Vibrio: Introduction, Morphology, Culture Characteristics, Pathogenesis, Lab Diagnosis and Treatment

Introduction of Vibrio

Vibrios are  Gram-negative, rigid, curved rods or comma-shaped and they are highly motile-single polar flagellum, non-sporulated, and non-capsulated. They are present in marine environments and surface water with a cosmopolitan distribution. The most medically important member of the genus is Vibrio cholerae. Filippo Pacini isolated micro-organisms he called “vibrions” from cholera patients in 1854, because of their motility.  Robert Koch Isolated V. cholerae 1883. It was first isolated by Koch (1883) from cholera patients in Egypt. Vibrio cholerae is the causative agent of the diarrheal disease cholera. The disease is characterized by sudden effortless vomiting, profuse rice water stool followed by rapid dehydration.

Classification of V. cholerae

Domain: Bacteria

Phylum: Proteobacteria

Class: Gammaproteobacteria

Order: Vibrionales

Family: Vibrionaceae

Genus: Vibrio

Species: V. cholerae

 Morphology of V. cholerae

They are Gram-negative, rigid,   short curved rods that are actively motile.  Comma-shaped,  sheathed, polar flagellum having a size of about  1.5 × 0.2-0.4 µm in size. They are facultative anaerobe, non-sporulated, and non-capsulated. Growth is stimulated by sodium chloride.  pH 6.4 – 9.6 (optimum 8.2). Acid labile,  Temperature 16 – 40°C (Optimum 37°C)

▸ **Data for analysis**:
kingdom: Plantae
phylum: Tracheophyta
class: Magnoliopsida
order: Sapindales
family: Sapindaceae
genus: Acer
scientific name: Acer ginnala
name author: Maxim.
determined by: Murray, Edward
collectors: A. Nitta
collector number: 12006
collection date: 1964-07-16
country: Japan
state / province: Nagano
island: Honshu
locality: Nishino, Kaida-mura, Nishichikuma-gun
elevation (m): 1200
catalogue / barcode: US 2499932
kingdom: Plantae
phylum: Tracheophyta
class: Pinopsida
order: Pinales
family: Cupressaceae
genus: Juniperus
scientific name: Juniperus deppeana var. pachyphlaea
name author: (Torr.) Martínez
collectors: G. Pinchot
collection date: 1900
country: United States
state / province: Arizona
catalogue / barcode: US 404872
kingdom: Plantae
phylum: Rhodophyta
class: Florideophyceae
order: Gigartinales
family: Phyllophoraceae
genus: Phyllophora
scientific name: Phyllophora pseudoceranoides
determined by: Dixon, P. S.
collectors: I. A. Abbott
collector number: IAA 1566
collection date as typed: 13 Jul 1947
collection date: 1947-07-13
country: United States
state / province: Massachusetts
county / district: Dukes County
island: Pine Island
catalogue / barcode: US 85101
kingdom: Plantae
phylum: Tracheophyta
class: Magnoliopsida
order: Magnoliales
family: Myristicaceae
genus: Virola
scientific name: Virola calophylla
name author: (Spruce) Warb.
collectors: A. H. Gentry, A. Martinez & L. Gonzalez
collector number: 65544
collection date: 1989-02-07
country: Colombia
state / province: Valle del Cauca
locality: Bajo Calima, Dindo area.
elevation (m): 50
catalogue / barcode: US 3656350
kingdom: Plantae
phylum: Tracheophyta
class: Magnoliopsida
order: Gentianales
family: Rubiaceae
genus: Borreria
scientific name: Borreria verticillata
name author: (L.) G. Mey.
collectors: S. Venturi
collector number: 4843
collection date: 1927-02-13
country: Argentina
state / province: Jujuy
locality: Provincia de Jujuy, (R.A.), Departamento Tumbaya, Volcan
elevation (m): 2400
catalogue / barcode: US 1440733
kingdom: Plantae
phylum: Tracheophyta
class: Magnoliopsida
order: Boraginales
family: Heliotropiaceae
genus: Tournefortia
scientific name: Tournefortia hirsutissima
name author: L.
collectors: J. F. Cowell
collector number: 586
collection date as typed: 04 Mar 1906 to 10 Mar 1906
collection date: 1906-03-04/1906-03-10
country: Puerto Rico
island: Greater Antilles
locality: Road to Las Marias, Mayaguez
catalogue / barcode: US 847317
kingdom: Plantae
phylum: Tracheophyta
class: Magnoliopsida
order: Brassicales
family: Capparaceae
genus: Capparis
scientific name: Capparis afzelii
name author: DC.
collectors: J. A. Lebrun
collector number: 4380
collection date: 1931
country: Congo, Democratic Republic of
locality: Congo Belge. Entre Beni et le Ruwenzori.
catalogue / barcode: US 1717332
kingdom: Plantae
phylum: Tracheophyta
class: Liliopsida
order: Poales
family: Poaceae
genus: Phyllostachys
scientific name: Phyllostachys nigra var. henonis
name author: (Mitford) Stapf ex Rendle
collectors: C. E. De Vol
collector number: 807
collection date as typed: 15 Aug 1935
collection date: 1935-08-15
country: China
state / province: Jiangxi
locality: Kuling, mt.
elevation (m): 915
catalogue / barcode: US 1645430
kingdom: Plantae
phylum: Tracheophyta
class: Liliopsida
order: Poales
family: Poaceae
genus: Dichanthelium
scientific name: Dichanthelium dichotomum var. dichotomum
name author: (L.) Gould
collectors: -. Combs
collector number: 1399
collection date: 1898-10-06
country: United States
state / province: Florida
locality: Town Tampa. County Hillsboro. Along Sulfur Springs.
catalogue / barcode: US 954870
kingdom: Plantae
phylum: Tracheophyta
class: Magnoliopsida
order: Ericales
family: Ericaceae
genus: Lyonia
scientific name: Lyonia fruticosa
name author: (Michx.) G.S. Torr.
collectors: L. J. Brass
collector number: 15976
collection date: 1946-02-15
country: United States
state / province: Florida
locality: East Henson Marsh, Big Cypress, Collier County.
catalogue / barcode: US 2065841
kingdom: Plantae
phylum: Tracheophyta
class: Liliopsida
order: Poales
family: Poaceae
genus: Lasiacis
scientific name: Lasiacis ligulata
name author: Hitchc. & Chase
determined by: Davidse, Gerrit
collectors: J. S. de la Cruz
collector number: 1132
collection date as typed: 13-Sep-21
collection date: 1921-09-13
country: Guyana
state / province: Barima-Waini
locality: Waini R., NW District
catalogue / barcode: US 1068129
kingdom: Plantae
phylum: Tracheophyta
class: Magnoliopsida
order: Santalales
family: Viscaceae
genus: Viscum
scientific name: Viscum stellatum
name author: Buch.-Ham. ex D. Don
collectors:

▸ **Activity**: Can you continue the Vibrio text, starting right after its final line, "Temperature 16 – 40°C (Optimum 37°C)"?

▸ **Exercise response**:
Cultural characteristics of Vibrio cholerae

V. cholerae is a facultative anaerobic organism. It grows within a temperature range of 16- 40°C (optimum 37°C ).  Growth is better in an alkaline medium, the range of pH being 6.4 – 9.6 (optimum 8.2). It grows well on ordinary media.
Selective Medium – TCBS  in which V. cholerae grows well on Thiosulphate citrate bile sucrose (TCBS ) agar, on which it produces yellow colonies due to sucrose fermentation that is readily visible against the dark green background of the agar as shown above picture.

Biochemical reactions of Vibrio cholerae

Carbohydrate metabolism is fermentative, producing acid, but no gas. Vibrio cholerae ferment glucose, mannitol, maltose, mannose and sucrose but not inositol, arabinose or lactose. Indole is formed and nitrates are reduced to nitrites. These properties contribute to the ‘ cholera red reaction’.  Catalase and oxidase tests are positive. Methyl red and urease tests are negative.

Resistance

Vibrio cholerae is susceptible to heat, drying, and acids, but resist high alkalinity. It is destroyed at 55° C in 15 minutes. It survives in clean water for 30 days. On fruits, it survives for 1-5 days at room temperature and for a week in the refrigerator.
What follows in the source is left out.